Work instructions:
Write out, unaltered, each line from the top of the records below down to the line where "38: (792, 77, 28.08)" appears, that line included.

====== Data extracts

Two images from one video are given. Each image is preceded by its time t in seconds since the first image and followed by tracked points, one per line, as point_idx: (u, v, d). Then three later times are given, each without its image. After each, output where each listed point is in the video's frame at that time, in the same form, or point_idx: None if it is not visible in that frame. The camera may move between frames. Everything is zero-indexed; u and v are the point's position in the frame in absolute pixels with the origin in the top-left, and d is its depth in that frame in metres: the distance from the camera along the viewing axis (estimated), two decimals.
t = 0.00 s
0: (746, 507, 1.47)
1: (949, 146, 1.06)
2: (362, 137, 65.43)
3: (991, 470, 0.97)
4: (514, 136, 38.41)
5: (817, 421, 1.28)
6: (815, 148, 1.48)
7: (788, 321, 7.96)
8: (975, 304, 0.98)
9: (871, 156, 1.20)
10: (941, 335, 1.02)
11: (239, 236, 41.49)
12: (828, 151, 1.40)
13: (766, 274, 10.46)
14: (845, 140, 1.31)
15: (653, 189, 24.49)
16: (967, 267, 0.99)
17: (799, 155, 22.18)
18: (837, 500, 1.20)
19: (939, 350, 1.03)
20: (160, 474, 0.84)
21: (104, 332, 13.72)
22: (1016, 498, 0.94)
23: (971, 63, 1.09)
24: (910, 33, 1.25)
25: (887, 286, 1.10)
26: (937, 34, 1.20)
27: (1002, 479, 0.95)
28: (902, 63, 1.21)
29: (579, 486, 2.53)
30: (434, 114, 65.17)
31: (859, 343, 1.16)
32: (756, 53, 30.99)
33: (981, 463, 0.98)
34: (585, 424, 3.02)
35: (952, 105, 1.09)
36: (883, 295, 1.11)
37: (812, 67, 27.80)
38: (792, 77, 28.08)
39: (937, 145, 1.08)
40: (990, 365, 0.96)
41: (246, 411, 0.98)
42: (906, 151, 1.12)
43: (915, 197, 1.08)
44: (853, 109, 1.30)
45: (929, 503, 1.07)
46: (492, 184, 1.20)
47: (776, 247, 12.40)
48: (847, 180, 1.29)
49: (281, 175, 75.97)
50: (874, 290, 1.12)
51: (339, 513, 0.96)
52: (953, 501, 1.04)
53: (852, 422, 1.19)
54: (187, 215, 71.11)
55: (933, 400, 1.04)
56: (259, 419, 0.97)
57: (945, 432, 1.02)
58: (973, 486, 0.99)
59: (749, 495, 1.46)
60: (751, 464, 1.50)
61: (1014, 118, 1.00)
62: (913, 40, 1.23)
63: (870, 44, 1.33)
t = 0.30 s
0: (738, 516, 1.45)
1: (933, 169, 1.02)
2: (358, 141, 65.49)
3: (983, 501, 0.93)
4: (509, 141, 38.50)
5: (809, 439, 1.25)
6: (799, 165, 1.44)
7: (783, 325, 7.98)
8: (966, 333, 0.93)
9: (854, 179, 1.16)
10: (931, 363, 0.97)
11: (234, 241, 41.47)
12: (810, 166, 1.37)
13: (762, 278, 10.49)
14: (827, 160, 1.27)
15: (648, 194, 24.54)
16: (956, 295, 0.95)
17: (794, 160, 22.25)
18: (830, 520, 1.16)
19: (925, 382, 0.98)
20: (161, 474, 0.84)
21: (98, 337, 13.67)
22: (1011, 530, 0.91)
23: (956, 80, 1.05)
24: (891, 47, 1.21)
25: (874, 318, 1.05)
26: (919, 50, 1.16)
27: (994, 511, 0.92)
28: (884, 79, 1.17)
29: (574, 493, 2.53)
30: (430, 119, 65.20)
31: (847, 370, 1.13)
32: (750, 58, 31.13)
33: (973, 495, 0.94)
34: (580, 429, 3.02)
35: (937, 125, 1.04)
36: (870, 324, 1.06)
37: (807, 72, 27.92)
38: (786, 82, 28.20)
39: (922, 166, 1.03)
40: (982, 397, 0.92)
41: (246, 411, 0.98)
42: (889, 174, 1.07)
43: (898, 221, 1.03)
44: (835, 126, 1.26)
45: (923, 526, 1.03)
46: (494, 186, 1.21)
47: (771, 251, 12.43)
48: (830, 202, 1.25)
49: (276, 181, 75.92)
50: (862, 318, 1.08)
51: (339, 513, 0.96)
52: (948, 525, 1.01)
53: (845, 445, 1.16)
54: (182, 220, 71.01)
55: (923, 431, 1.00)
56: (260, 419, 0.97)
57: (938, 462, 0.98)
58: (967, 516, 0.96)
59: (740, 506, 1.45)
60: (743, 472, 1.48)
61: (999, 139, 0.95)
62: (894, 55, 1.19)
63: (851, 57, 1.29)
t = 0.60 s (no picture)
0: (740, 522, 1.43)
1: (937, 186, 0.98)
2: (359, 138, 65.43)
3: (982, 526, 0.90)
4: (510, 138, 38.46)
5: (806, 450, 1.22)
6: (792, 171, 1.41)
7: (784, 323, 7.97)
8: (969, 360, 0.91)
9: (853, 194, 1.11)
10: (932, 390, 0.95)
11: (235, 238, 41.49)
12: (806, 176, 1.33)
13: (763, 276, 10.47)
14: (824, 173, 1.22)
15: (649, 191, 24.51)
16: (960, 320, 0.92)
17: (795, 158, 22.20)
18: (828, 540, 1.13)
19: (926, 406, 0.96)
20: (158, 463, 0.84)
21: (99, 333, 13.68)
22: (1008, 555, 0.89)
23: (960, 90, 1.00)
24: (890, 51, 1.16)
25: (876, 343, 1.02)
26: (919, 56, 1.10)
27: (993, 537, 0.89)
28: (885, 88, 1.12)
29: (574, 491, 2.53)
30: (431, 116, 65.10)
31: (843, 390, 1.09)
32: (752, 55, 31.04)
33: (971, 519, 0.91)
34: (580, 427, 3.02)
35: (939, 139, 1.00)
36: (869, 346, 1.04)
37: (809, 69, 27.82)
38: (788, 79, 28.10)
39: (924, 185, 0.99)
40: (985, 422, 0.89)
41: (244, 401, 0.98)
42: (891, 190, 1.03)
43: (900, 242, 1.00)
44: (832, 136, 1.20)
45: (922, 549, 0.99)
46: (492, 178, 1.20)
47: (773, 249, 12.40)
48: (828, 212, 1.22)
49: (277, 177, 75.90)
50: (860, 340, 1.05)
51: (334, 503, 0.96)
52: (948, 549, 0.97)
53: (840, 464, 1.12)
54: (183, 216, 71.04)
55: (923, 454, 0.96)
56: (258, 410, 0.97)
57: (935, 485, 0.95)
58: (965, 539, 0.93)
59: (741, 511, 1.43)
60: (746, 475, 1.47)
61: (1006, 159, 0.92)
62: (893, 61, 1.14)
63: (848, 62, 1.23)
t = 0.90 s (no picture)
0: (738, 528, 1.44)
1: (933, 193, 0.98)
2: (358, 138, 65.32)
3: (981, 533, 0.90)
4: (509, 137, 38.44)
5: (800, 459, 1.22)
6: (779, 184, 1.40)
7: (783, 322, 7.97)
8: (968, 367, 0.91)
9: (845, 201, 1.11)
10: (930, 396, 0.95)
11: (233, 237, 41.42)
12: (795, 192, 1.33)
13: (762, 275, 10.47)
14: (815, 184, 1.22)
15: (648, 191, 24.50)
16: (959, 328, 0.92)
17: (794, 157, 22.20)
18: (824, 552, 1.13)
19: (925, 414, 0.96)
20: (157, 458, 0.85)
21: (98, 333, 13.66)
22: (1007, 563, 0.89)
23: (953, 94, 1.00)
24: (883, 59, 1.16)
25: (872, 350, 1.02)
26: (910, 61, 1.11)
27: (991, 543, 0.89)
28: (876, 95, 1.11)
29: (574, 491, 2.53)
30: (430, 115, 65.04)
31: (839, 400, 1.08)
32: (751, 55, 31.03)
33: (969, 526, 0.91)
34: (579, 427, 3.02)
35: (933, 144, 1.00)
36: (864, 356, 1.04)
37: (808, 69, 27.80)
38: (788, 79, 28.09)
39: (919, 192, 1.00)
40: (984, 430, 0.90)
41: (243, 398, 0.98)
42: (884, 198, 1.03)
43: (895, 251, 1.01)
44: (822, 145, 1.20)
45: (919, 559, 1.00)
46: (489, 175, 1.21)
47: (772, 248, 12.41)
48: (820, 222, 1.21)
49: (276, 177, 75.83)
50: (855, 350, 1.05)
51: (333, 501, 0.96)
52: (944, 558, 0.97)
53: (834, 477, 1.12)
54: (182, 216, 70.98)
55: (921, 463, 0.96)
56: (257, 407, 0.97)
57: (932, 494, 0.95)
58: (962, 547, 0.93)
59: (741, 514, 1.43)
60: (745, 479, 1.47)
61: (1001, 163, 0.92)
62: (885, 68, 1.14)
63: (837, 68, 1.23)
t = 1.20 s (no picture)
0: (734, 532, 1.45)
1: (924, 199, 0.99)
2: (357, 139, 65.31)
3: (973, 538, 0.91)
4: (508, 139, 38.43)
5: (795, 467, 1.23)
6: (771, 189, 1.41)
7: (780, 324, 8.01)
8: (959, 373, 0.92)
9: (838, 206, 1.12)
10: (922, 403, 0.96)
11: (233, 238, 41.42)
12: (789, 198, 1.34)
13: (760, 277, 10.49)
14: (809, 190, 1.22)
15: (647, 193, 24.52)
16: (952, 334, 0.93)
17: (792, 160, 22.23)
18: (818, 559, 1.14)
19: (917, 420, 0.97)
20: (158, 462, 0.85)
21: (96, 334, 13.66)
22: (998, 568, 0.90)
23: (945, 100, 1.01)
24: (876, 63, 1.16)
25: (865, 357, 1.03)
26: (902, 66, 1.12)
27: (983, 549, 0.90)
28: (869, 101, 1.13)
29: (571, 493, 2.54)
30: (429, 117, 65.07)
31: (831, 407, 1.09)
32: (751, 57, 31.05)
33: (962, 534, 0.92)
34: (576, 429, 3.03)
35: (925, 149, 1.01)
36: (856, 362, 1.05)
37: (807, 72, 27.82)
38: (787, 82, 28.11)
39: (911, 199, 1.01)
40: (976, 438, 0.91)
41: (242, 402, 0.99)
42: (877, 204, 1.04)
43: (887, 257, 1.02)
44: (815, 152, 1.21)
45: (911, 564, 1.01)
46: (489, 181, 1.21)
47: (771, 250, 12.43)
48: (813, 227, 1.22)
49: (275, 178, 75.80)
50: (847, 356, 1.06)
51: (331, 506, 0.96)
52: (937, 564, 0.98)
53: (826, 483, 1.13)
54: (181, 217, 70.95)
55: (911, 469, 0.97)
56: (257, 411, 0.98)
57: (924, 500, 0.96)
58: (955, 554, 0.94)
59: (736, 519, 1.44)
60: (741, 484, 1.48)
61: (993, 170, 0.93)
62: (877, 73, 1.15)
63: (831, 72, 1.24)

============

Task output:
Two images from one video are given. Each image is preceded by its time t in seconds since the first image and followed by tracked points, one per line, as point_idx: (u, v, d). Then three later times are given, each without its image. After each, output where each listed point is in the video's frame at that time, in the same form, or point_idx: None if it is not visible in that frame. The camera may move between frames. Everything is zero-indexed; u and v are the point's position in the frame in absolute pixels with the origin in the top-left, and d is its depth in that frame in metres: the distance from the camera along the viewing axis (estimated), two decimals.
t = 0.00 s
0: (746, 507, 1.47)
1: (949, 146, 1.06)
2: (362, 137, 65.43)
3: (991, 470, 0.97)
4: (514, 136, 38.41)
5: (817, 421, 1.28)
6: (815, 148, 1.48)
7: (788, 321, 7.96)
8: (975, 304, 0.98)
9: (871, 156, 1.20)
10: (941, 335, 1.02)
11: (239, 236, 41.49)
12: (828, 151, 1.40)
13: (766, 274, 10.46)
14: (845, 140, 1.31)
15: (653, 189, 24.49)
16: (967, 267, 0.99)
17: (799, 155, 22.18)
18: (837, 500, 1.20)
19: (939, 350, 1.03)
20: (160, 474, 0.84)
21: (104, 332, 13.72)
22: (1016, 498, 0.94)
23: (971, 63, 1.09)
24: (910, 33, 1.25)
25: (887, 286, 1.10)
26: (937, 34, 1.20)
27: (1002, 479, 0.95)
28: (902, 63, 1.21)
29: (579, 486, 2.53)
30: (434, 114, 65.17)
31: (859, 343, 1.16)
32: (756, 53, 30.99)
33: (981, 463, 0.98)
34: (585, 424, 3.02)
35: (952, 105, 1.09)
36: (883, 295, 1.11)
37: (812, 67, 27.80)
38: (792, 77, 28.08)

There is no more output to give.